> [Problems to work on]:
1. Copy the WCCP redirection text word for word, from "When configured on" up to and including "table entry exists.".
2. In the WCCP redirection text, which of the four options for redirection is recommended?
3. Pick up the WCCP redirection text after its final sentence and keep writing it.

> [Selected excerpt]:

┌──

The NetFlow resources of the supervisor PFC differ across the various platforms. Currently, the largest NetFlow resources are available on the PFC-3BXL on the Supervisor Engine 720 platform.

Egress - L3 (GRE) Redirection + Mask Assignment

On the Supervisor Engine 2, each packet is sent to the MSFC for processing. Since GRE encapsulation is not supported in hardware, the MSFC must apply both GRE and WCCP headers, which forces software switching for all traffic.

With the mask-based assignment method with the Supervisor Engine 32 and Supervisor Engine 720, the first packet of every flow is software switched so that the NetFlow table entry is established. None of the supervisors support egress ACL adjacency programming, which forces this software processing and uses NetFlow resources (instead of hardware ACL TCAM) for the initial packet in each flow. The packet is then encapsulated in GRE and forwarded to the WCCP appliance.

The establishment of the NetFlow entry impacts CPU utilization, but subsequent packet forwarding is done in hardware. Traffic patterns, especially the number of unique flows, dictate how much the CPU is utilized. If the NetFlow resources of the Catalyst 6500 are consumed, then all traffic is forwarded in software.

The NetFlow resources of the supervisor PFC differ across the various platforms. Currently, the largest NetFlow resources are available on the PFC-3BXL on the Supervisor Engine 720 platform.

L2 Forwarding Method

With L2 forwarding, the WCCP entities (ACNS, WAFS, WAAS, and so forth) within a service group are part of the same subnet and are L2 adjacent to the Catalyst 6500. This enables high throughput, low latency redirection of traffic. The ingress interface (where WCCP is configured) and the interface where the WCCP appliance(s) are located must be on different VLANs.

Note: With L2 redirection, the packet is rewritten with the source MAC set to the router and the destination MAC set to the cache engine. The only disadvantage of this redirection method is that the cache engine must be L2 reachable by the Catalyst 6500 and must reside on a different L3 interface than the configured ingress WCCP interface.

Note: The method of forwarding to the WCCP device may not be the same method that the WCCP device uses in order to send traffic back to the Catalyst 6500. WCCP is used in order to negotiate a forward and return method that both devices support. See WCCP Return Method.

The options available for WCCP redirection in this scenario include:

• Ingress - L2 redirection + hash assignment; this requires software processing.
• Ingress - L2 redirection + mask assignment this requires full hardware processing and is recommended.
• Egress - L2 redirection + hash assignment; this requires software processing.
• Egress - L2 redirection + mask assignment; this requires software processing.

Ingress - L2 + Hash Assignment

When configured on ingress with L2 + hash assignment, WCCP traffic sends the first packet in every flow to be software switched, which creates a NetFlow entry in the hardware NetFlow table.

Note: The NetFlow flow-mask is set to interface full-flow mode, which might impact other NetFlow features configured on the switch.

Since WCCP is a stateless mechanism, the information is not maintained in software; rather, it is maintained in hardware as entries in the NetFlow table. Subsequent traffic in the flow is forwarded in hardware as long as a NetFlow table entry exists.

└──

> [Available data]:
┌──

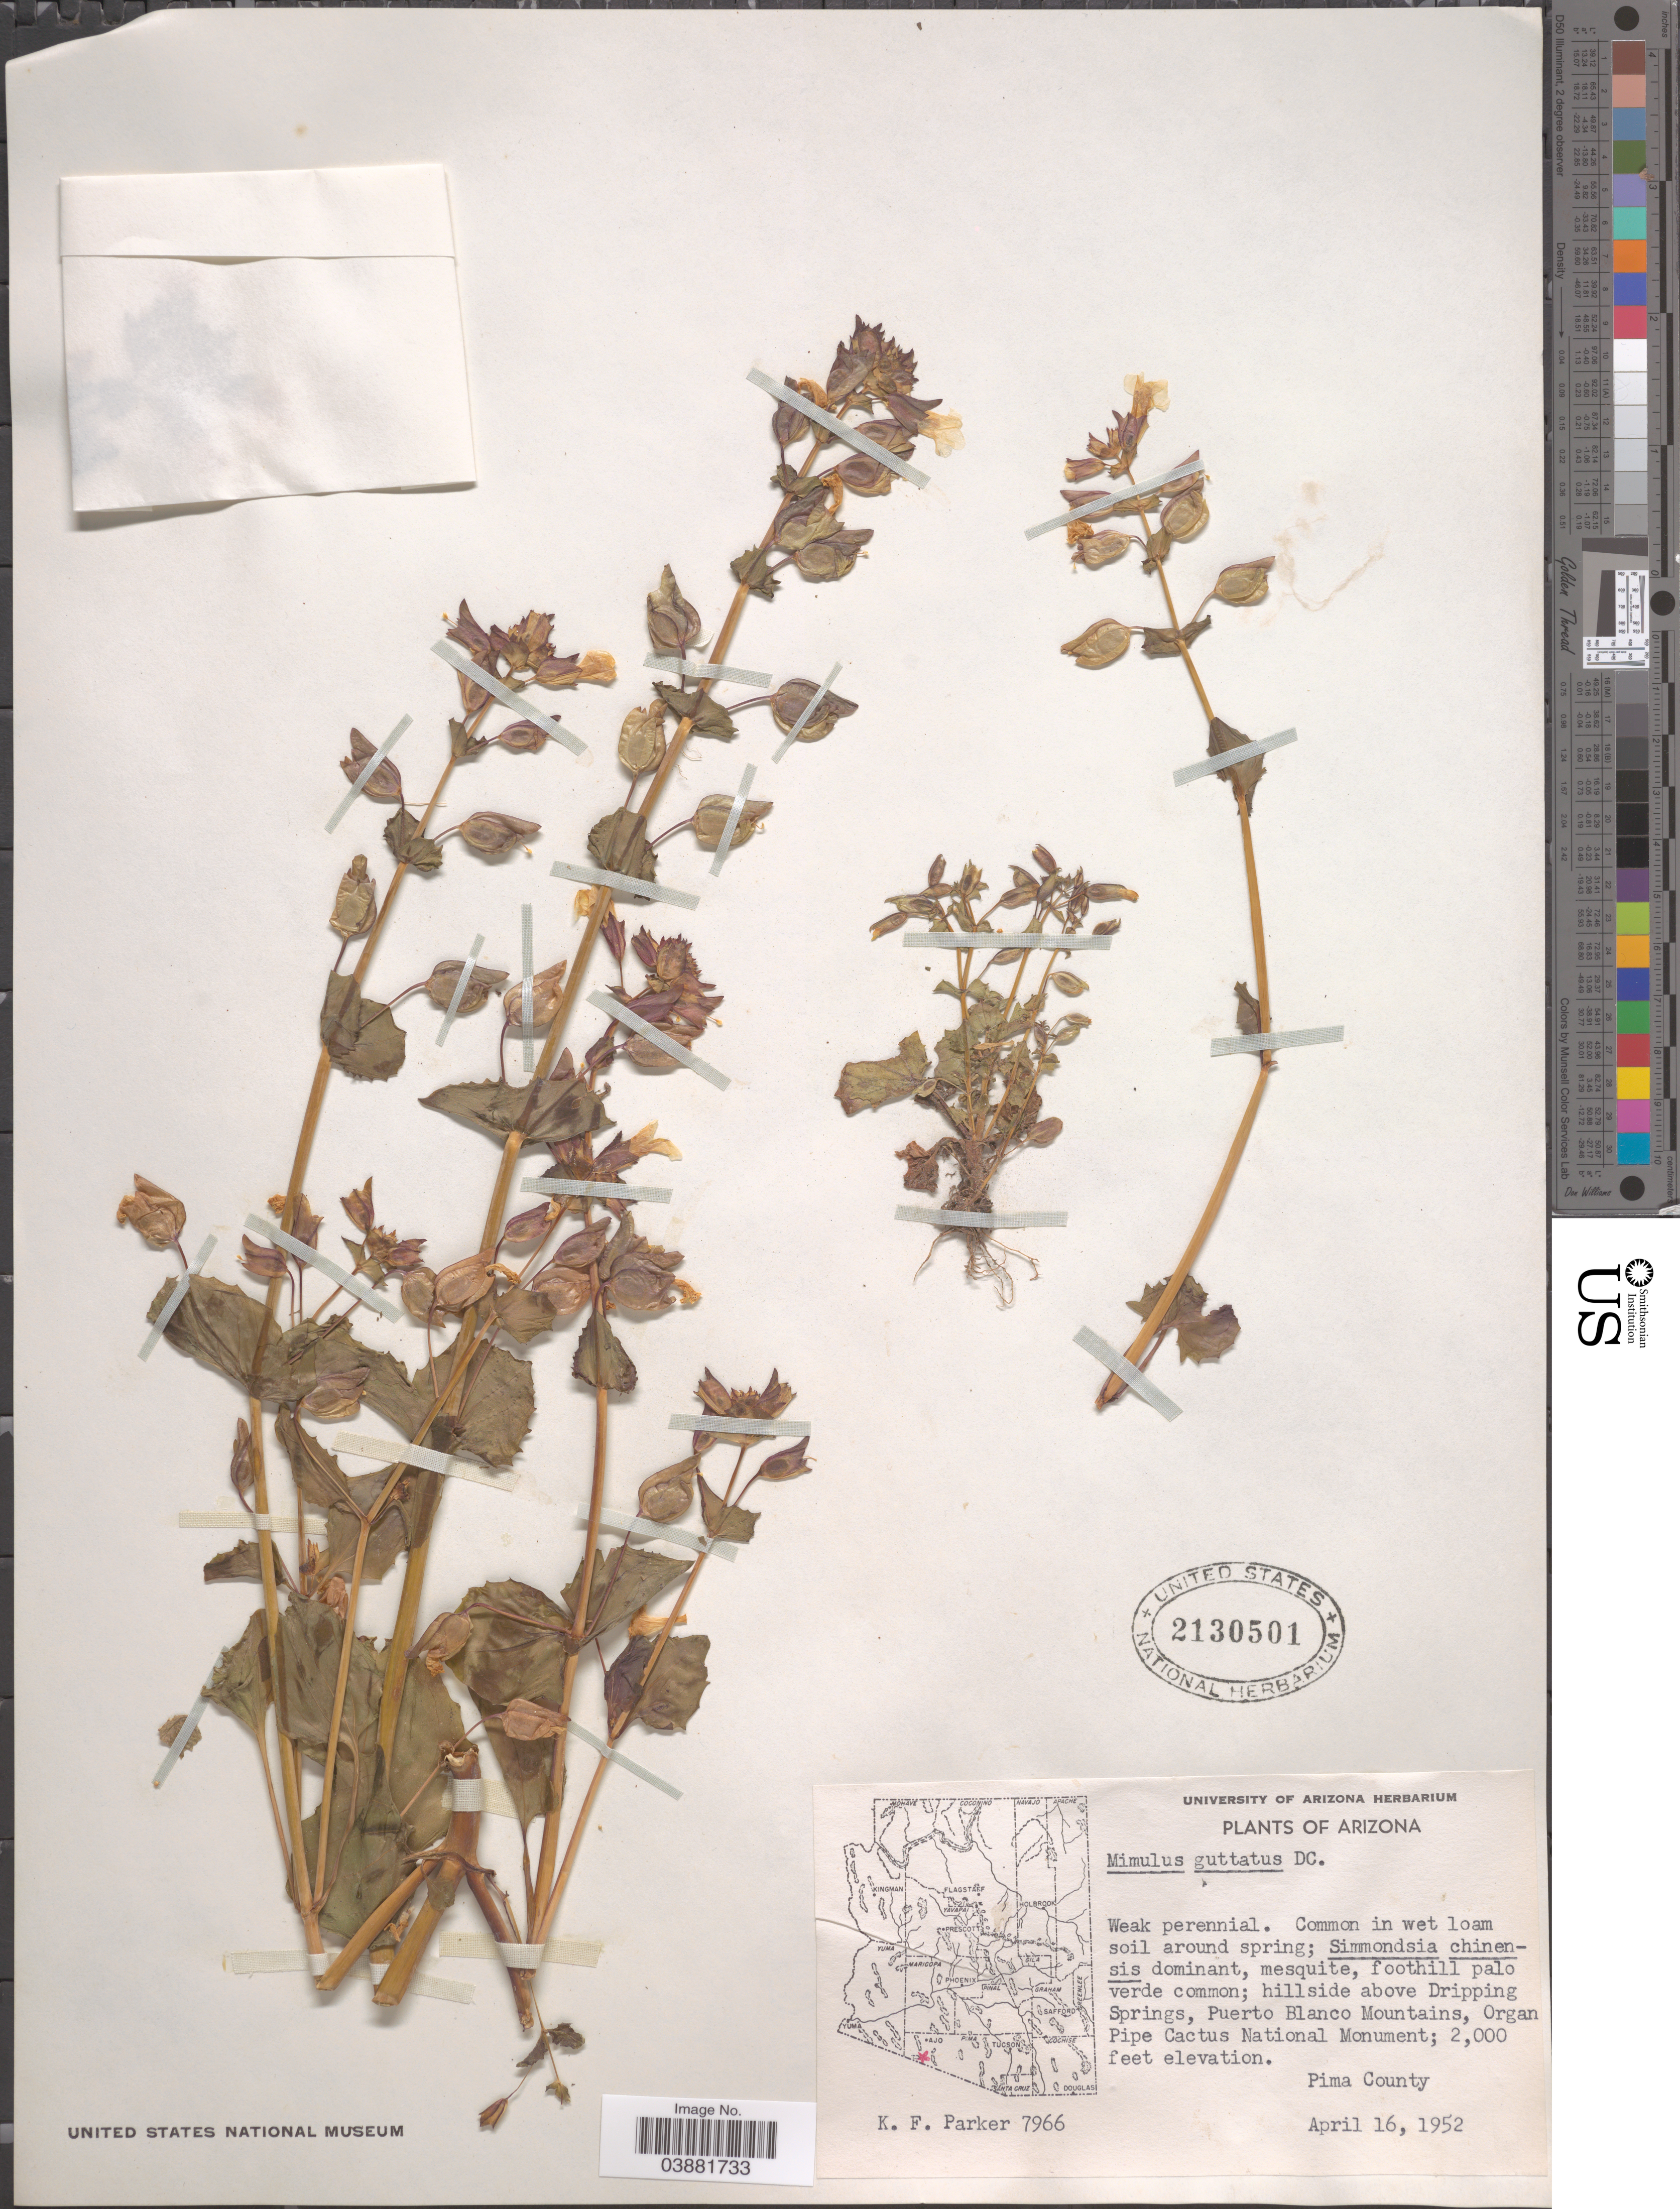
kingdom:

└──

> [Solved tasks]:
1.
When configured on ingress with L2 + hash assignment, WCCP traffic sends the first packet in every flow to be software switched, which creates a NetFlow entry in the hardware NetFlow table.

Note: The NetFlow flow-mask is set to interface full-flow mode, which might impact other NetFlow features configured on the switch.

Since WCCP is a stateless mechanism, the information is not maintained in software; rather, it is maintained in hardware as entries in the NetFlow table. Subsequent traffic in the flow is forwarded in hardware as long as a NetFlow table entry exists.

2. Ingress L2 redirection with mask assignment, which requires full hardware processing.

3.
The establishment of the NetFlow entry impacts CPU utilization, but subsequent packet forwarding is done in hardware. Traffic patterns, especially the number of unique flows, dictates how much the CPU is utilized. If the NetFlow resources of the Catalyst 6500 are consumed, then all traffic is forwarded in software.

The NetFlow resources of the supervisor PFC differ across the various platforms. Currently, the largest NetFlow resources are available on the PFC-3BXL on the Supervisor Engine 720 platform.

Ingress - L2 + Mask Assignment

When configured on ingress, L2 + mask assignment is the most efficient WCCP method supported on the Catalyst 6500. All traffic is hardware switched, including the initial packet in each flow. No software redirection is required; initial and subsequent packet forwarding are provided by hardware.

The hardware ACL TCAM resources of the Catalyst 6500 are used in order to preprogram the hardware entries before any WCCP packets are received.

In order to use this method and utilize full hardware switching, the WCCP entity must also support L2 redirect and the mask-based assignment method. Configuration of this method is completed on the WCCP entity, and the Catalyst 6500 negotiates the best method during the WCCP initial communications with the WCCP entity/group.

Egress - L2 + Hash Assignment

With egress L2 + hash assignment, WCCP traffic sends the first packet in every flow to be software switched, which creates a NetFlow entry in the hardware NetFlow table.

Note: The NetFlow flow-mask is set to interface full-flow mode, which might impact other NetFlow features configured on the switch.

Additionally, when configured in the egress direction, an additional forwarding information base (FIB) lookup is required on the first packet of the flow in order to determine the adjacency associated with the CE, which requires packet recirculation within the Catalyst 6500. Subsequent packets are NetFlow switched in hardware.

The establishment of the NetFlow entry impacts CPU utilization, but subsequent packet forwarding is done in hardware. Traffic patterns, especially the number of unique flows, dictates how much the CPU is utilized. If the NetFlow resources of the Catalyst 6500 are consumed, then all traffic is forwarded in software.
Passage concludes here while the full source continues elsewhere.